Мы сидели, смотрели на него и молчали.
— Что вы будете делать с такими деньгами?
— Мы хотим купить для нашего класса… ну, в общем, для школы, два автомобиля. Легковых. Потом электрическую машину. Ну, еще фотоаппараты…
— Велосипеды, — подсказал я.
— И еще съездить всем классом в Москву…
Гуковский улыбнулся и покачал головой:
— Ну и сорванцы!
— Алексей Николаевич! — сказал Орька. — Мы же не для себя, мы для школы.
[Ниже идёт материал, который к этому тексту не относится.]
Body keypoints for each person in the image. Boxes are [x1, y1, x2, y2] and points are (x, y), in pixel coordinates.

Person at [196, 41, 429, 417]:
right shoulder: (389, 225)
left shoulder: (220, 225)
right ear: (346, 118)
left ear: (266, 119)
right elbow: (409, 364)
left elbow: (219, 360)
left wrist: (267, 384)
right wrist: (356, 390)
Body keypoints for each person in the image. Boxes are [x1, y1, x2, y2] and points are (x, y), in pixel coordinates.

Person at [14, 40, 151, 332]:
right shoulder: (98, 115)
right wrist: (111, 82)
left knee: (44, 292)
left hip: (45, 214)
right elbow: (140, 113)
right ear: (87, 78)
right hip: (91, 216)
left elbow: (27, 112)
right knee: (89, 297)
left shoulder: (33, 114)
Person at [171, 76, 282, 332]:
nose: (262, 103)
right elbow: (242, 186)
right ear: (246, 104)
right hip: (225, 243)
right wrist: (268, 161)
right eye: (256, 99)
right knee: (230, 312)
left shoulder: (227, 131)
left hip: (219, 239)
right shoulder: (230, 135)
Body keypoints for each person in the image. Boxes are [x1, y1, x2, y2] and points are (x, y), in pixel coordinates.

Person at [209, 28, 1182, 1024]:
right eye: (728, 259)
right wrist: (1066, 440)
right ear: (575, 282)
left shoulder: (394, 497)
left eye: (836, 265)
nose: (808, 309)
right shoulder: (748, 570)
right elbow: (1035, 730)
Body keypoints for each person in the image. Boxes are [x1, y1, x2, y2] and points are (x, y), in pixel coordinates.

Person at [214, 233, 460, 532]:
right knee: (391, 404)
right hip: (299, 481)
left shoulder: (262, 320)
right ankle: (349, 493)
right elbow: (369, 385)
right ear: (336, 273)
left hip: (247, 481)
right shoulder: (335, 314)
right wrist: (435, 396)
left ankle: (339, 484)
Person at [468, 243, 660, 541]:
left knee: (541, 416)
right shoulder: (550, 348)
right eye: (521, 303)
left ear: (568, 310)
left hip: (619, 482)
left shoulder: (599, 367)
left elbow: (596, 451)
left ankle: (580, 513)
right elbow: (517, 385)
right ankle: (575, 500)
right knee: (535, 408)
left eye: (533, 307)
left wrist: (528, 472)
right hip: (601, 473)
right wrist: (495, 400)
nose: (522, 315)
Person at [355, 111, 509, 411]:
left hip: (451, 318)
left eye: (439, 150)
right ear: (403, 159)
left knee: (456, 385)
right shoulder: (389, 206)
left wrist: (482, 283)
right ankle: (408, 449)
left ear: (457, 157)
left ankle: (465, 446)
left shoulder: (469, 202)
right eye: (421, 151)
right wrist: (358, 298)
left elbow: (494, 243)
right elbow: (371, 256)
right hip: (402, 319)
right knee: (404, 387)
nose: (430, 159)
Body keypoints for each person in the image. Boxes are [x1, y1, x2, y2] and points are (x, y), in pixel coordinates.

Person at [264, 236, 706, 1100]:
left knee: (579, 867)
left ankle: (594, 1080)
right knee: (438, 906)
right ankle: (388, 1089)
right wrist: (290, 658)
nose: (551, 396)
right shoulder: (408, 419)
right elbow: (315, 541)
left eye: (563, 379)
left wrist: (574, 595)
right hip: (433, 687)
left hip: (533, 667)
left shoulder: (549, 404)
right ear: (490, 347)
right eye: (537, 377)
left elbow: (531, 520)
И мы пришли к вам посоветоваться. Помогите нам продать эту марку.
— По-моему, можно сделать так, — наконец сказал он. — Мы пошлем эту марку ценной бандеролью в Москву, в Центральную филателистическую контору на экспертизу. Там еще раз проверят, настоящая она или нет, хотя я нисколько не сомневаюсь в ее подлинности. К бандероли мы приложим письмо. В письме мы спросим, каким образом можно реализовать эту Гвиану. Я это сделаю сегодня же. Надеюсь, вы мне доверяете?
— Конечно! — сказали мы в один голос.
— Прекрасно! А теперь дайте мне ваш адрес. Я хочу, чтобы ответ из Москвы пришел к вам домой.
Ответ из Москвы пришел на десятый день. Орька сразу примчался ко мне. Он даже не распечатал письмо. Он хотел, чтобы мы это сделали вместе. Он был настоящим другом.
Я нашел тетушкины ножницы, и мы осторожно разрезали большой конверт из толстой серой бумаги. Внутри лежал сложенный вчетверо лист. На нем было напечатано:
«Уважаемый товарищ Кириков!
Вы поступили правильно, прислав на экспертизу в Главную филателистическую контору эту марку. Специальная экспертная комиссия установила, что это действительно так называемая «Розовая Гвиана», марка очень редкая и имеющая большую историческую ценность. Горячо поздравляем Вас с необычной находкой и сообщаем, что мы командировали нашего сотрудника с Вашей маркой в Главную контору Международного почтового союза в Женеве (Швейцария) для окончательного установления подлинности марки.
О результате мы Вам сообщим.
С уважением и пожеланием новых интересных находок.
Черенцов,
эксперт Главной филателистической конторы».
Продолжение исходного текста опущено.